- Questions on the material
• 1. Quote the newsroom roundup word for word, starting with "Perform Criminal Background" and going on through "for minority applicants.".
• 2. Extend the newsroom roundup past its final sentence, continuing in the same manner.
[[ Text excerpt, beginning ]]
From the Newsroom

By The Dartmouth Web Staff | 2/15/13 2:00am

Perform Criminal Background Checks At Your Peril — James Bovard, The Wall Street Journal
Americans can treat ex-offenders humanely without giving them legal advantages over similar individuals without criminal records. The EEOC's new regulatory regime is likely to chill hiring across the board and decrease opportunities for minority applicants.

-Jonathan Pedde, Opinion Editor

Love Online — Andrew Gelfand and Lynn Miao, The Harvard Crimson
Whether dating across campuses or meeting young professionals, students find that these tools have proved invaluable in enlarging their social networks. Love online is still far from perfect, but there seems to be a trend towards a social lifestyle that involves both online and offline dating.
[[ Text excerpt, end ]]
[[ Input data, beginning ]]
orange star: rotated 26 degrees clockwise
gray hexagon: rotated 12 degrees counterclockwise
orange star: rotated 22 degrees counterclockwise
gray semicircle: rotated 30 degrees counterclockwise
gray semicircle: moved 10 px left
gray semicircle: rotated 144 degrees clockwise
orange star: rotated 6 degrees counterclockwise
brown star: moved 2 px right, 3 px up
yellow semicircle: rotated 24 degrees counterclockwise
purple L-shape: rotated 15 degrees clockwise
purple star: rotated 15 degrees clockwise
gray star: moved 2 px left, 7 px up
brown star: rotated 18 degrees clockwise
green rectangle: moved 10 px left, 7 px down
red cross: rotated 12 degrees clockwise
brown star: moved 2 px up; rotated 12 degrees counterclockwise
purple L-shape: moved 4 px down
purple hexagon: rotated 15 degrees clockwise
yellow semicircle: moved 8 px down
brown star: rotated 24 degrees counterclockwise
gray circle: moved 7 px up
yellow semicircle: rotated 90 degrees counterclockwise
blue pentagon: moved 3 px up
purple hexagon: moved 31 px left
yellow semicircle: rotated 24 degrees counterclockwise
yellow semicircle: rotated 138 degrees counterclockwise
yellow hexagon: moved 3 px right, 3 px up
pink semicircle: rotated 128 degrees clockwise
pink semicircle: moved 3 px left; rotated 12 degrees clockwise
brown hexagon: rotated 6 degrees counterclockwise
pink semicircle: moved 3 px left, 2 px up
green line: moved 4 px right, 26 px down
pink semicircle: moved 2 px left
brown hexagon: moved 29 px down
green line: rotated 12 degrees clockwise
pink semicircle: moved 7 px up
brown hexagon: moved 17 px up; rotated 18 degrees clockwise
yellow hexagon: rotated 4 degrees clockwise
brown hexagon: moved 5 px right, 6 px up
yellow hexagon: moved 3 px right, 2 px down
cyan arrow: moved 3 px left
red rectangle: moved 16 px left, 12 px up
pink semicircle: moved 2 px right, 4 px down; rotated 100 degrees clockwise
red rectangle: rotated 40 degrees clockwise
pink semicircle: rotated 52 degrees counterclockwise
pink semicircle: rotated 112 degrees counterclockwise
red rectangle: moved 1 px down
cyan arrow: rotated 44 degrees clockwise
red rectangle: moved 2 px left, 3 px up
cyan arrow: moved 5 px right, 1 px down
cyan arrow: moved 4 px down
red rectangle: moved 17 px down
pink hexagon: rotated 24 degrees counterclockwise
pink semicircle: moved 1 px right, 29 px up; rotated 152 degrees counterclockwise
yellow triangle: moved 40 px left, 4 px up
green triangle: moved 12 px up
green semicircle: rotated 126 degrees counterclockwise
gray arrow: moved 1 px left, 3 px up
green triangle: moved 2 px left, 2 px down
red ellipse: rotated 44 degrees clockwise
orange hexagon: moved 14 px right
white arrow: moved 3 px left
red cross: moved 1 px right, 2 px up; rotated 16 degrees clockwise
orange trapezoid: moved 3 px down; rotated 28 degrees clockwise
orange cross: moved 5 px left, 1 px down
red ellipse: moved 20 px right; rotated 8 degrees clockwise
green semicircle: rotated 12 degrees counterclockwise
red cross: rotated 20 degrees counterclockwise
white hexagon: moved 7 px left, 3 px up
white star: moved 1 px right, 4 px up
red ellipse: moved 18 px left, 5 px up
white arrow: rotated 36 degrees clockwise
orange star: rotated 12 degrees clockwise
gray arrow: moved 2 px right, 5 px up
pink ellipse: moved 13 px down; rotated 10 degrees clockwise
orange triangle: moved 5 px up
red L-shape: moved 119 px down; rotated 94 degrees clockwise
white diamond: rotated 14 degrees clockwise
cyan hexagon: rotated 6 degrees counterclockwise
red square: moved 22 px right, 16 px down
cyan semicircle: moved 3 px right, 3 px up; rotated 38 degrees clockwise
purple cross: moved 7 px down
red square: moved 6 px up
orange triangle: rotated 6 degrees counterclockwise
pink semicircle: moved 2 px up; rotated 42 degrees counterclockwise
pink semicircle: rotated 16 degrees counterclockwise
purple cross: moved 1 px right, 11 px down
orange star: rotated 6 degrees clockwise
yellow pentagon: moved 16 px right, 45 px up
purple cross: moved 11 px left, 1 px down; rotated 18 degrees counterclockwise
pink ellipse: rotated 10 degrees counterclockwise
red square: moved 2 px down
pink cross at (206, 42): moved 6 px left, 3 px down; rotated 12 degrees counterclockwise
[[ Input data, end ]]
- Answers to the exercises
• 1.
Perform Criminal Background Checks At Your Peril — James Bovard, The Wall Street Journal
Americans can treat ex-offenders humanely without giving them legal advantages over similar individuals without criminal records. The EEOC's new regulatory regime is likely to chill hiring across the board and decrease opportunities for minority applicants.

• 2.
-Jenny Che, Editor-in-Chief

You Belong With Me — Lizzie Widdicombe, The New Yorker
Swift’s aura of innocence is not an act, exactly, but it can occasionally belie the scale of her success. She is often described using royal terminology—as a pop princess or, as the WashingtonPostput it recently, the “poet laureate of puberty.” In the past five years, she has sold more than twenty million albums—more than any other musician. And, in an era of illegal downloading, fans buy her music online, too.

-Claire Groden, Evening Managing Editor

Namibia's Most Fascinating, Horrifying Wildlife — Mark Vanhoenacker, Slate
We pulled onto the open road and this drumbeat of crunching death accelerated to a blood-curdling, Jiffy-Pop pace. Utterly revolted, we pulled over almost immediately and turned off the ignition. Wandering into the silence of the windswept highway, we came face-to-spiny-face with our victims: fat, bristling with eponymous armor, and about two inches long, plus antennas.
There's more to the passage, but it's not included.